**Texto del documento**
Onomatopeyas, el sonido de las palabras

  Álex Grijelmo 

Las onomatopeyas son palabras creadas de oído.  Quizás los idiomas nacieron de ellas, gracias a los sonidos que evocaban el viento, los truenos o los animales.

Usamos dos tipos de onomatopeyas (del griego onomatopoiía):  las que se forman con un significado concreto a partir de una percepción sonora relacionada con él (por ejemplo, «murmullo», «tintineo», «tiritar»…) y las que intentan reproducirlo:  («el puente hizo catacrac», «ya oigo el tictac», «ay, que vaca tan salada, tolón tolón»).

El español dispone de onomatopeyas hermosísimas.  En el mundo de los sonidos suaves decimos «susurro», «cuchichear», «bisbiseo»…; y en el de los ruidos, «estruendo», «rugir», «traqueteo», «carraca», «roncar», «rasgar», «bomba»… Las letras de nuestro alfabeto se acercan a esos sonidos de forma lo suficientemente aproximada como para que entendamos de qué vibración sonora se trata, aunque no puedan reproducirlos con exactitud.  Sin embargo, algunos de esos sonidos se han entendido de distinta manera en cada idioma.

Datos almacenados
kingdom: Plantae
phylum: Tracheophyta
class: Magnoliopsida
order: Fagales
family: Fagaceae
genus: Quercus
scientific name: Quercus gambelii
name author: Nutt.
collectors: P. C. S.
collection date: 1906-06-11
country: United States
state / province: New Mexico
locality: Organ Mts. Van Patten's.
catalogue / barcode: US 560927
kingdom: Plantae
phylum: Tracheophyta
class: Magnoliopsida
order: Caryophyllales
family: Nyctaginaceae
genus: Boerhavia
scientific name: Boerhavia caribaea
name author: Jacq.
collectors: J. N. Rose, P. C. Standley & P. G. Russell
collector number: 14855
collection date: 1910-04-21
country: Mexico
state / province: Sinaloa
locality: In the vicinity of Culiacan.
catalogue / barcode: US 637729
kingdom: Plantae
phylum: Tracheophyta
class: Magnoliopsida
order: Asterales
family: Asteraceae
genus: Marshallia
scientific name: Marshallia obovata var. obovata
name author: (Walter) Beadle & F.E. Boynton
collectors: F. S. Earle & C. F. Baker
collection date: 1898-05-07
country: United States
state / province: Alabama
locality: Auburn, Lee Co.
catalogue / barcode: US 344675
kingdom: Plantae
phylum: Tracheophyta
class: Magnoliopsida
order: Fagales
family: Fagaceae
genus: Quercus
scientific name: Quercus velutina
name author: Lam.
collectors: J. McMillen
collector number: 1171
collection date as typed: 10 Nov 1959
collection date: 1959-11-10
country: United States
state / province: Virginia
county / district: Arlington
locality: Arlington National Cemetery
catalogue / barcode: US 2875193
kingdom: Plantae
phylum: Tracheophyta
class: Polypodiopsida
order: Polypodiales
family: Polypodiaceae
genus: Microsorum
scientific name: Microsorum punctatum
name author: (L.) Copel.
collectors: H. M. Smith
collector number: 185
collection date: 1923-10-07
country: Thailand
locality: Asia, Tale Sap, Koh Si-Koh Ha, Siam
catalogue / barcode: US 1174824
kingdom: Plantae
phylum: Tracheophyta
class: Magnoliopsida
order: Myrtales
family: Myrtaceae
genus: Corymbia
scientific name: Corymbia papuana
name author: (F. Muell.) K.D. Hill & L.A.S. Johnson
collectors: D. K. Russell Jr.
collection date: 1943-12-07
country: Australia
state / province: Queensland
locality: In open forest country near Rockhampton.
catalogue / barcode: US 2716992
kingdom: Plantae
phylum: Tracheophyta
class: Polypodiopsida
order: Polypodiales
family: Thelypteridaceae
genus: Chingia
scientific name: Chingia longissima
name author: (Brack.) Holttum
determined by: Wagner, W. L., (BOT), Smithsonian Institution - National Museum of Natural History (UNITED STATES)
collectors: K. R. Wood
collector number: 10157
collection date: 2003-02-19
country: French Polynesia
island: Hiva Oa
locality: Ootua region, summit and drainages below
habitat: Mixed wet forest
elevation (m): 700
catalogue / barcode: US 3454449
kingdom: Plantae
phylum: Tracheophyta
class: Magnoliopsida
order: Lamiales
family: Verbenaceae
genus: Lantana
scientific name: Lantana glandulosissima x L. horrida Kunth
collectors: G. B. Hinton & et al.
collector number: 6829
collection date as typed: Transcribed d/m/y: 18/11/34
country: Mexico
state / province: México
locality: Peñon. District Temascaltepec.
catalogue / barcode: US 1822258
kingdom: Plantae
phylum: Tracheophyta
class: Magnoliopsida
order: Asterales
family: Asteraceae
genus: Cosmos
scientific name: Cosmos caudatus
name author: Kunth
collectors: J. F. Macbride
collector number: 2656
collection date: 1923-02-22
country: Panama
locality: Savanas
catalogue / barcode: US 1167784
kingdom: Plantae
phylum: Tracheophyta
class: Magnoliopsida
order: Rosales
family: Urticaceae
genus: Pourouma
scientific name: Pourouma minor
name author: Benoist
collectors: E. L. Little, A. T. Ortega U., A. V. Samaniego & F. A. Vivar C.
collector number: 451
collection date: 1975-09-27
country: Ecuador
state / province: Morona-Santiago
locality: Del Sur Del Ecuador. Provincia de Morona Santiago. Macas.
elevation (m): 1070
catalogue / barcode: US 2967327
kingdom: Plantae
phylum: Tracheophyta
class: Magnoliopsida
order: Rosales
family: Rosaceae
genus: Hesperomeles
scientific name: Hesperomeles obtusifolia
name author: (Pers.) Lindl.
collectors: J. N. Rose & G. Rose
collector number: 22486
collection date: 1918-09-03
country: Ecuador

**Tarea**
En el texto sobre las onomatopeyas, ¿de qué lengua procede la palabra «onomatopeya»? Responde basándote únicamente en el texto sobre las onomatopeyas.

**Respuesta**
Del griego, de «onomatopoiía».